Captain Brandon Hoyte told his former coach how much he respected him. Fellow captain Brady Quinn was friendly with the man whose firing greatly upset him at the time.
“Obviously, [I] had a couple words, talked with the coach,” Quinn said. “I think anytime you spend a couple years with a coach like that, you’re gonna have a few things to say.”
And it wasn’t just Talley’s pursuit of the former Irish coach or Brockington’s walking off the field with his helmet still on talking to Simmons. It was everyone else – Trevor Laws, Dan Stevenson, Corey Mays, Mark LeVoir, to name a few – who went up to their former coach.
“It’s the truth,” Hoyte said of his respect for Willingham. “I mean, how could you not?”
The respect they paid after the game to their former coach was an indication of their opinions on Willingham as a person.
“I expected that to happen, I expected them to at least say they knew me, so that’s what happened,” Willingham said.
But now it’s over.
The controversial firing that led to a public outcry can be put to bed. The much-hyped matchup between Notre Dame and Willingham, talked about since the day he was hired at Washington, is over. Notre Dame was the better team, and it came away with a win against a team that won one game last season.
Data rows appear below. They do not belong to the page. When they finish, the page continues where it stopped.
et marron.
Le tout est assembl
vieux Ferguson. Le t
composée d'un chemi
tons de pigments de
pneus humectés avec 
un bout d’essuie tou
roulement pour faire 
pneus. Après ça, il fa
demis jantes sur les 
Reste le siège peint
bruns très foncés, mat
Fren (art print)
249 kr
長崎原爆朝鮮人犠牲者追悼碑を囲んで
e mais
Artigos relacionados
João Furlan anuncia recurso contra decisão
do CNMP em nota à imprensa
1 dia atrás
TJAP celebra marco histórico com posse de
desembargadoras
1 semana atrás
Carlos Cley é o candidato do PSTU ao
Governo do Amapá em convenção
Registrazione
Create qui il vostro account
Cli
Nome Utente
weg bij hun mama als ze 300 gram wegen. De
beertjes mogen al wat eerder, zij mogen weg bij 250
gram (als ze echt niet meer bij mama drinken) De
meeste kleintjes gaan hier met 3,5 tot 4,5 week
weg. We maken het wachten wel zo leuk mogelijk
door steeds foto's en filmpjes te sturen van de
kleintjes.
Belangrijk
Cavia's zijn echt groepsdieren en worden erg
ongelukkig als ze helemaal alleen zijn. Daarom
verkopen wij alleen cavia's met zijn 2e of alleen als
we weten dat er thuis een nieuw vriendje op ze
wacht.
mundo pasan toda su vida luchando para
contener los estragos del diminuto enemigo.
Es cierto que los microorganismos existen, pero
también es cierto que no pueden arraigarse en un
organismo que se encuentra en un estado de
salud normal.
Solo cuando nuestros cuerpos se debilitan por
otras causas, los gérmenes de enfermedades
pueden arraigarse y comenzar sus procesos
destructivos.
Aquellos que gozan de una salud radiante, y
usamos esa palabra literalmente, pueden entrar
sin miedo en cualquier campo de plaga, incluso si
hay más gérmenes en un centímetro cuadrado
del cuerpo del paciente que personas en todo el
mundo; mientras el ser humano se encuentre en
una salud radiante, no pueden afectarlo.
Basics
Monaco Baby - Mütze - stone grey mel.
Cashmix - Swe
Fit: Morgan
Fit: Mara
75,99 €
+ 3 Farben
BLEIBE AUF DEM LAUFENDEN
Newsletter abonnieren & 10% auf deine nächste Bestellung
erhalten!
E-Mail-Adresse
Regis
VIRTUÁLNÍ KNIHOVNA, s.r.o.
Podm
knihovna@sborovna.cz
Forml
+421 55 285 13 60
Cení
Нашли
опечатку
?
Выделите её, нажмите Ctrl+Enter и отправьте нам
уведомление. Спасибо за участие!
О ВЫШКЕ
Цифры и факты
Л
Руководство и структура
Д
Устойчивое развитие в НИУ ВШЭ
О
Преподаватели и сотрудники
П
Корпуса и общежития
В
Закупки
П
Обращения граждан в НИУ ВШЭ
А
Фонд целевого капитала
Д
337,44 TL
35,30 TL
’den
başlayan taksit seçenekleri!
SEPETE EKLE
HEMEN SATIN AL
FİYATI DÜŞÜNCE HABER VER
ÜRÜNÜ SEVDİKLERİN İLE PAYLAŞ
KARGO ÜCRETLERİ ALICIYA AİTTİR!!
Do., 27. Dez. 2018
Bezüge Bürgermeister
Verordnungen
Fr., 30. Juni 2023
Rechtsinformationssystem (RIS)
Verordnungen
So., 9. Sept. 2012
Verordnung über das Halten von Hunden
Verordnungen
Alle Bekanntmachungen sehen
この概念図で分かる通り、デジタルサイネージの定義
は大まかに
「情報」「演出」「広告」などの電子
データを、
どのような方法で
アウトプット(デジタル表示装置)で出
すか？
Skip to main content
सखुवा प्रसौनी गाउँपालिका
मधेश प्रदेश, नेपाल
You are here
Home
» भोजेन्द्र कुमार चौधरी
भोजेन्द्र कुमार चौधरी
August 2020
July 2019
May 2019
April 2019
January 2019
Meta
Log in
So now the Irish can focus on their problems on the field, which number far more than the 36-17 final score indicates.
No one knows this better than safety Tom Zbikowski, who said he went over to shake hands with those coaches who recruited him.
“It feels good to get that win out of the way so now we’re focused on football and only football,” he said. “There’s not going to be any of the outside stuff that’s going to affect us.”
But what will affect the Irish is their pass defense, as shown by Willingham’s willingness to throw the deep ball. He knew if the Huskies were going to win, they were going to do it at the expense of the Irish secondary.
“We thought we would have a lot of success with our passing game, and there, for a stretch, we relied on it,” Willingham said.
Time and time again, Notre Dame got beat deep and Washington players hit career highs. Receiver Anthony Russo’s 39-yard catch was the longest of his career. Wide receiver Marlon Wood has his first career reception Saturday, a 69-yard bomb which was also the longest completion of quarterback Isaiah Stanback’s career. At the end of the day, Stanback finished with 353 yards passing.
And with the passing of this game, the focus shifts back to football. Back to Notre Dame’s struggles to cover the deep ball. Back to Purdue, this week’s opponent, which is coming off a tough overtime loss to Minnesota.
It’s time to move on. There are no more distractions. No more talk of the “Ty Bowl.” No more reasons to talk about the old coaching staff of Notre Dame. No reason to debate the firing of Willingham anymore.
And Irish head coach Charlie Weis said he and Willingham talked before the game about how what he called a “circus” is going to end with kickoff.
“I think we were both glad to get to kickoff and get it over with, because no matter how hard you try, you know what it’s going to be about,” Weis said. “I think that we got to share a little chuckle together because we were both thinking the same thing.”
And so now Weis gets to think about what he likes best – football.